Set in a fantasically grand old house in New Zealand, writer/director Jake Mahaffy's gothic thriller sets up a litany of ideas across its runtime, borrowing elements from ghost stories, Lynchian body horror and even J-Horror to varying degrees of effectiveness. If any one of these elements had been focused on this might be a reunion that would be easier to accept the invitation to, but unfortunately Reunion has packed in too many concepts for its own good, numbing the moments it gets right. The most effective sequences occur early on, with Ellie seeing strange, ghostly goings on in the house like twisting doorknobs and pale limbs reaching out for her from a spectral image of Cara, but it continues to pile on more and more on until whatever tension it builds is buried under a pile of moving boxes and bizarre plot turns. There's a mystery at its core that Ellie literally holds the last piece of the puzzle to over the death of Cara, but boy there's a lot to process before we get there.

The artefacts and iconography of horror are all present, with flashbacks (or are they dreams?) showing the younger Ellie peering through the keyhole to her father's office, a mysterious ornate glass vase she hopes to find in amongst the boxed up debris of the house, black goop coming out of the taps, and an oddly edited VHS tape of Ellie and Cara playing together as children. These are all deployed to creep us out, and whilst the effect is more unsettling than scary, they're nothing compared to an extended dream sequence Ellie has about her impending motherhood that involves breastfeeding a child the likes of which haven't been seen since Eraserhead. It's a disturbing addition, and one that fans of certain sub-genres of horror will enjoy, but is it in keeping with the rest of the film? I'll leave that to you to decide.

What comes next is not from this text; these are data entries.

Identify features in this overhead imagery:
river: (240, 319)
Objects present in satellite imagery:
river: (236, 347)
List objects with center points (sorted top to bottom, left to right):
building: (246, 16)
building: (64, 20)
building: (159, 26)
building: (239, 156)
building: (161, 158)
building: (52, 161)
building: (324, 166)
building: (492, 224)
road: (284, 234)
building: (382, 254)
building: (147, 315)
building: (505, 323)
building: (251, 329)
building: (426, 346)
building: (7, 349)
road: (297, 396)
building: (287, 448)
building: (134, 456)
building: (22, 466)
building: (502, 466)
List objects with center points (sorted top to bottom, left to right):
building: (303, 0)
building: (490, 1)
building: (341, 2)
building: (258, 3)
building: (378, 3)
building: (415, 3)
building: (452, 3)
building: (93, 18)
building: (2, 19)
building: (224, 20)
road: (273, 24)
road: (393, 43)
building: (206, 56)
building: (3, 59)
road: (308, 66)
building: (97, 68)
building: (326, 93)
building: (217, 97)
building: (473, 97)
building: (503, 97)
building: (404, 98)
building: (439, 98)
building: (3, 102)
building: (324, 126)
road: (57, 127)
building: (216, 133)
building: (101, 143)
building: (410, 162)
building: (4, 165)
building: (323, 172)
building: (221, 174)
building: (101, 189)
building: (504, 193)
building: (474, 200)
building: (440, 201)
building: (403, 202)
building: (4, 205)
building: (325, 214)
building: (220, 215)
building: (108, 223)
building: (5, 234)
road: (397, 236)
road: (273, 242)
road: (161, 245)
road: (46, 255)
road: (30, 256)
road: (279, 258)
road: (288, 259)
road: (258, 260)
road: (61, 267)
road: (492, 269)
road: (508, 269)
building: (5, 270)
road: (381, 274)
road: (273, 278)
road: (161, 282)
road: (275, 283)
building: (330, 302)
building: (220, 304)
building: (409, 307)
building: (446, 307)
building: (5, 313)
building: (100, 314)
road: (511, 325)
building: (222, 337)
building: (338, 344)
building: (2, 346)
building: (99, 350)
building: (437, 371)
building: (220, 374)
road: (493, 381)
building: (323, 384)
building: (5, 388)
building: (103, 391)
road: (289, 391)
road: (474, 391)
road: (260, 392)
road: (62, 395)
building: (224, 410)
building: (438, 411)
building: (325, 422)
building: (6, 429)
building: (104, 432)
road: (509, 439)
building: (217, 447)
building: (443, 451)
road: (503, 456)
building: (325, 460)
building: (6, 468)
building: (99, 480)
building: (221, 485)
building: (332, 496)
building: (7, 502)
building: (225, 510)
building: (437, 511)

Ormond is undoubtedly the big draw for the film, but it's Draper who impresses most as a grounding influence on some of the more outlandish moments. The best scenes involve both of them as bickering mother and daughter - Ormond's oddball Ivy nonchalantly wandering around the house carrying an axe by her feet, locking doors behind her as she goes - and their fractured bond is played well from both sides, slowly revealing the trauma that has caused their emotional distance. It's a positive that they share so many scenes together, but this does render the other key cast members (John Bach as Ellie's elderly bedridden father, and Taika Waititi regular Cohen Holloway as her ex-boyfriend/handyman) largely redundant until they're needed to bring the story to a close.

Despite Reunion throwing too many things at the screen in the hope that some of them will stick, I can't fault the performances of the two leads. With its single interior location and mother/daughter dynamic, Reunion is bound to draw comparisons to last year's Australian horror Relic, but it is very much its own beast, as evidenced by a finale that is so confounding (and confusing), it genuinely defies categorisation.

Verdict

2.5/5

Reunion is now available on digital platforms from 101 films.